== MATERIAL SUPPLIED ==

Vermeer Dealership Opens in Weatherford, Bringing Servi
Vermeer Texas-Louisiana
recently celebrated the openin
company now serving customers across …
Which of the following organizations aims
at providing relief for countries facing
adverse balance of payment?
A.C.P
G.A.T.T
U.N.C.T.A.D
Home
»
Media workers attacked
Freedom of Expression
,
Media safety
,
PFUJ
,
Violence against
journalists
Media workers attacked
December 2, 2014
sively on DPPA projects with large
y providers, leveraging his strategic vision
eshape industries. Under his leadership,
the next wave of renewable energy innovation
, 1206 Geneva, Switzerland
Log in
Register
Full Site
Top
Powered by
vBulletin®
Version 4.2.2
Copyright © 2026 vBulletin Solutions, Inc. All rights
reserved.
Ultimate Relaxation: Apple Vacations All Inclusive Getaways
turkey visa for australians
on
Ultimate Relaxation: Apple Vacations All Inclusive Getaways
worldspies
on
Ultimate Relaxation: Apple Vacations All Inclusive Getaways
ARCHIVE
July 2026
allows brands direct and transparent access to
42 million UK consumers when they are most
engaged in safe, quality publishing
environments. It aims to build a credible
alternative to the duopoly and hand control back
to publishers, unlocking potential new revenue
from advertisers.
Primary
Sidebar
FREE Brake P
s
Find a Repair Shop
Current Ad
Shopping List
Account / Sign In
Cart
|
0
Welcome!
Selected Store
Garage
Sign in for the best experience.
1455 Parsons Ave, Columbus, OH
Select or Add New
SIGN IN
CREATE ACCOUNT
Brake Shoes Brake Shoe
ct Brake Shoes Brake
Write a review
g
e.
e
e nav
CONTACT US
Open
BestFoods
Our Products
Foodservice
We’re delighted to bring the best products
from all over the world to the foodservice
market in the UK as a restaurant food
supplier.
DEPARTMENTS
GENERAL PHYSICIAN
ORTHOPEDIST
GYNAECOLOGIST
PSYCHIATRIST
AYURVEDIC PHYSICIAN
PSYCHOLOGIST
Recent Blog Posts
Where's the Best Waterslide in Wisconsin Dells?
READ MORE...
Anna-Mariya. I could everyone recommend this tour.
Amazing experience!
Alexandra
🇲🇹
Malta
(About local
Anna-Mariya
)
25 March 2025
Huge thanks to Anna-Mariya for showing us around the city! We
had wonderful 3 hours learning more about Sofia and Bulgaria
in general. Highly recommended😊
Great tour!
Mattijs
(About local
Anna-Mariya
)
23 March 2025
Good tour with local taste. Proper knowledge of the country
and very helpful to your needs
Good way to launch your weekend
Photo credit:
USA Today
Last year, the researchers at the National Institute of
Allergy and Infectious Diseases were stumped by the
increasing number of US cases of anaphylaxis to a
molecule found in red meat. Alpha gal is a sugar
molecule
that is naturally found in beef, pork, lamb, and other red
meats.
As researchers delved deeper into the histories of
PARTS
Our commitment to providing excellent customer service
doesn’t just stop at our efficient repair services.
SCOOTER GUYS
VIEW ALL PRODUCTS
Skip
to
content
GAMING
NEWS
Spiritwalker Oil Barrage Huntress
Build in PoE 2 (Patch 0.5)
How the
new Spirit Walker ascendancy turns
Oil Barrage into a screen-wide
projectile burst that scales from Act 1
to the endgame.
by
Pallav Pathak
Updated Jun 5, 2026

===

▶ _THE TASK_
Each record must be transcribed word for word.

▶ _SOLUTION TO THE EXERCISE_
Vermeer Dealership Opens in Weatherford, Bringing Servi
Vermeer Texas-Louisiana
recently celebrated the openin
company now serving customers across …
Which of the following organizations aims
at providing relief for countries facing
adverse balance of payment?
A.C.P
G.A.T.T
U.N.C.T.A.D
Home
»
Media workers attacked
Freedom of Expression
,
Media safety
,
PFUJ
,
Violence against
journalists
Media workers attacked
December 2, 2014
sively on DPPA projects with large
y providers, leveraging his strategic vision
eshape industries. Under his leadership,
the next wave of renewable energy innovation
, 1206 Geneva, Switzerland
Log in
Register
Full Site
Top
Powered by
vBulletin®
Version 4.2.2
Copyright © 2026 vBulletin Solutions, Inc. All rights
reserved.
Ultimate Relaxation: Apple Vacations All Inclusive Getaways
turkey visa for australians
on
Ultimate Relaxation: Apple Vacations All Inclusive Getaways
worldspies
on
Ultimate Relaxation: Apple Vacations All Inclusive Getaways
ARCHIVE
July 2026
allows brands direct and transparent access to
42 million UK consumers when they are most
engaged in safe, quality publishing
environments. It aims to build a credible
alternative to the duopoly and hand control back
to publishers, unlocking potential new revenue
from advertisers.
Primary
Sidebar
FREE Brake P
s
Find a Repair Shop
Current Ad
Shopping List
Account / Sign In
Cart
|
0
Welcome!
Selected Store
Garage
Sign in for the best experience.
1455 Parsons Ave, Columbus, OH
Select or Add New
SIGN IN
CREATE ACCOUNT
Brake Shoes Brake Shoe
ct Brake Shoes Brake
Write a review
g
e.
e
e nav
CONTACT US
Open
BestFoods
Our Products
Foodservice
We’re delighted to bring the best products
from all over the world to the foodservice
market in the UK as a restaurant food
supplier.
DEPARTMENTS
GENERAL PHYSICIAN
ORTHOPEDIST
GYNAECOLOGIST
PSYCHIATRIST
AYURVEDIC PHYSICIAN
PSYCHOLOGIST
Recent Blog Posts
Where's the Best Waterslide in Wisconsin Dells?
READ MORE...
Anna-Mariya. I could everyone recommend this tour.
Amazing experience!
Alexandra
🇲🇹
Malta
(About local
Anna-Mariya
)
25 March 2025
Huge thanks to Anna-Mariya for showing us around the city! We
had wonderful 3 hours learning more about Sofia and Bulgaria
in general. Highly recommended😊
Great tour!
Mattijs
(About local
Anna-Mariya
)
23 March 2025
Good tour with local taste. Proper knowledge of the country
and very helpful to your needs
Good way to launch your weekend
Photo credit:
USA Today
Last year, the researchers at the National Institute of
Allergy and Infectious Diseases were stumped by the
increasing number of US cases of anaphylaxis to a
molecule found in red meat. Alpha gal is a sugar
molecule
that is naturally found in beef, pork, lamb, and other red
meats.
As researchers delved deeper into the histories of
PARTS
Our commitment to providing excellent customer service
doesn’t just stop at our efficient repair services.
SCOOTER GUYS
VIEW ALL PRODUCTS
Skip
to
content
GAMING
NEWS
Spiritwalker Oil Barrage Huntress
Build in PoE 2 (Patch 0.5)
How the
new Spirit Walker ascendancy turns
Oil Barrage into a screen-wide
projectile burst that scales from Act 1
to the endgame.
by
Pallav Pathak
Updated Jun 5, 2026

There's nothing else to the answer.